[Data to examine]
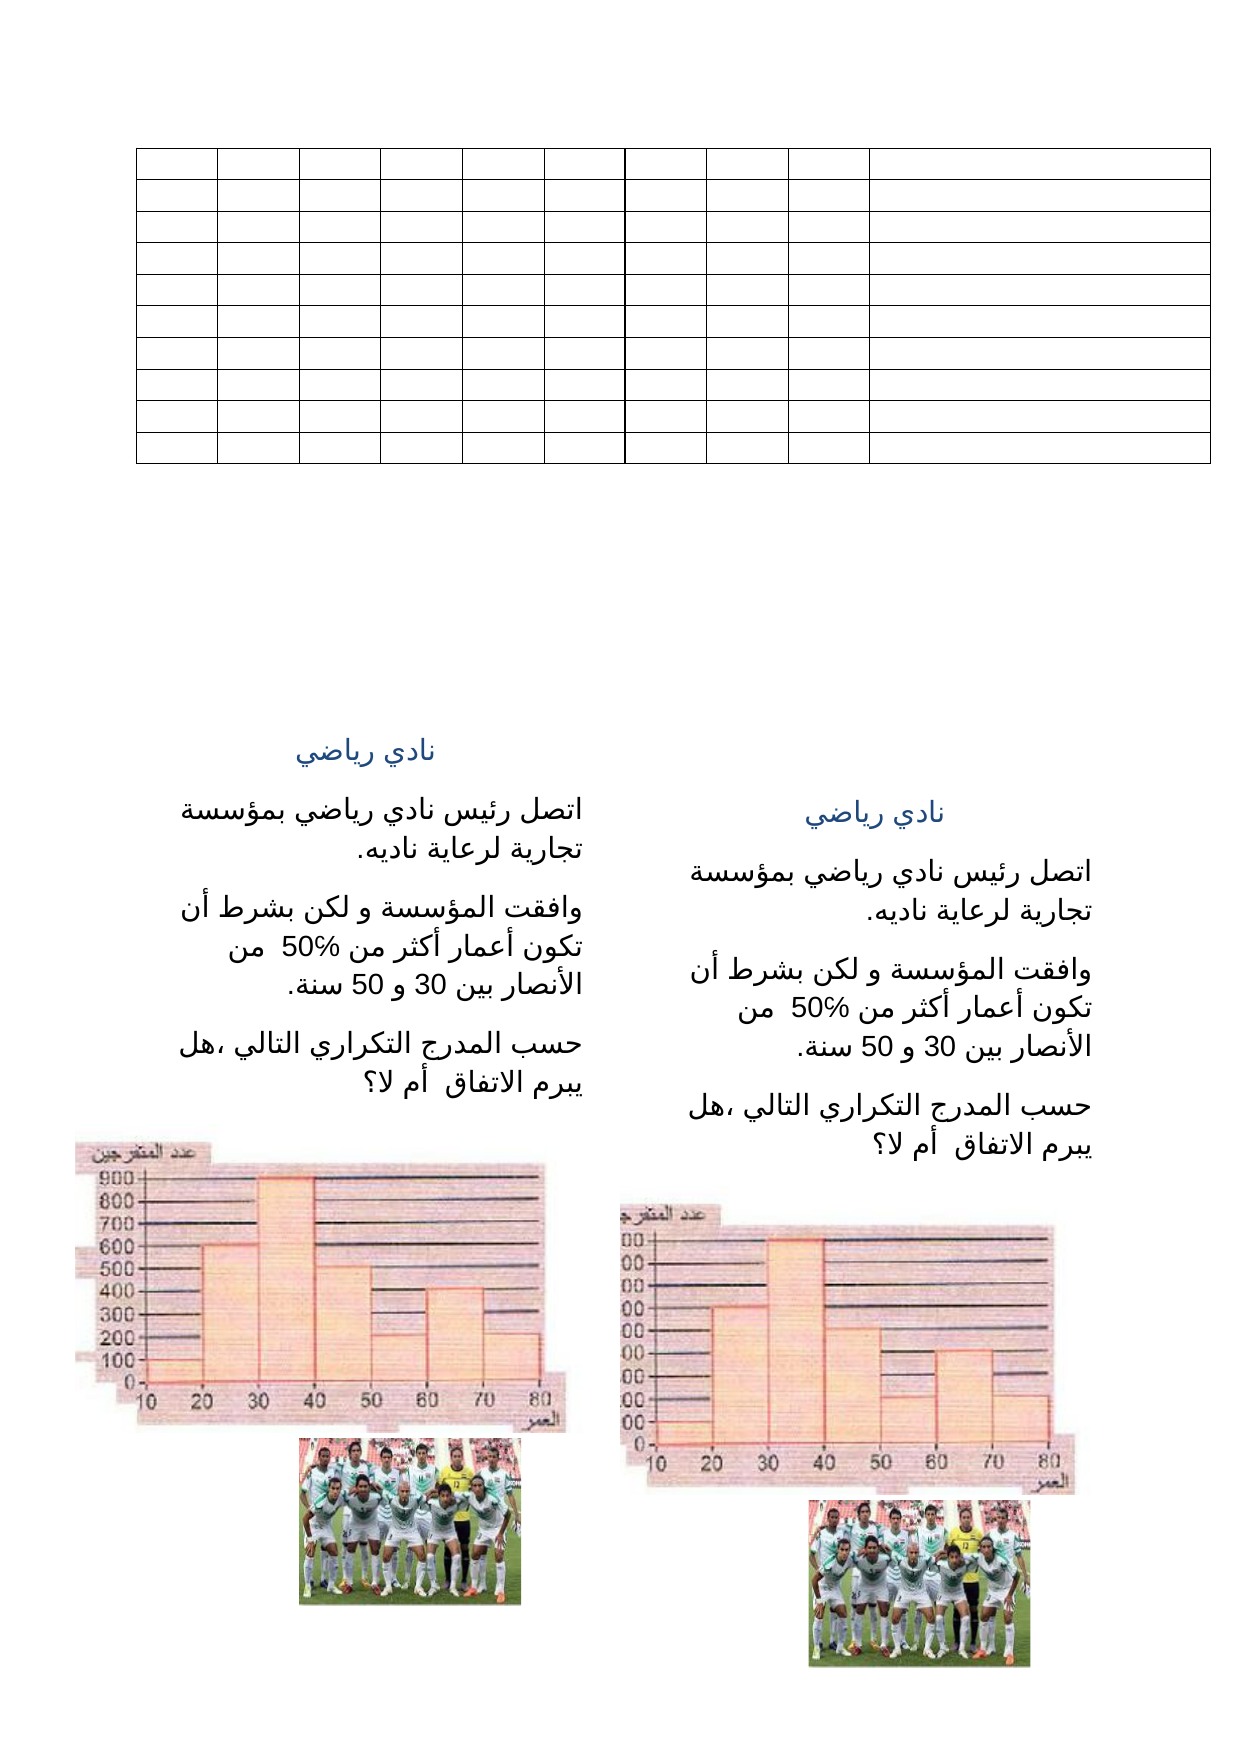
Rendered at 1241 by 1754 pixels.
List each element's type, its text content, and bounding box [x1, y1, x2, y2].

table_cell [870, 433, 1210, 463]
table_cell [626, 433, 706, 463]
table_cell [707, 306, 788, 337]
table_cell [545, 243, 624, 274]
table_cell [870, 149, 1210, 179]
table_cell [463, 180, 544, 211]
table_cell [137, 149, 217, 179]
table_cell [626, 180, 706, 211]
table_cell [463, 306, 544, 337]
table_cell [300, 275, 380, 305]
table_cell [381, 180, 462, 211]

[Activity]
With the images excluded, output every record verbatim.

[Result of this exercise]
Rendered at 1241 by 1754 pixels.
List each element's type, its text content, and bounding box [x1, y1, x2, y2].

table_cell [870, 433, 1210, 463]
table_cell [626, 433, 706, 463]
table_cell [707, 306, 788, 337]
table_cell [545, 243, 624, 274]
table_cell [870, 149, 1210, 179]
table_cell [463, 180, 544, 211]
table_cell [137, 149, 217, 179]
table_cell [626, 180, 706, 211]
table_cell [463, 306, 544, 337]
table_cell [300, 275, 380, 305]
table_cell [381, 180, 462, 211]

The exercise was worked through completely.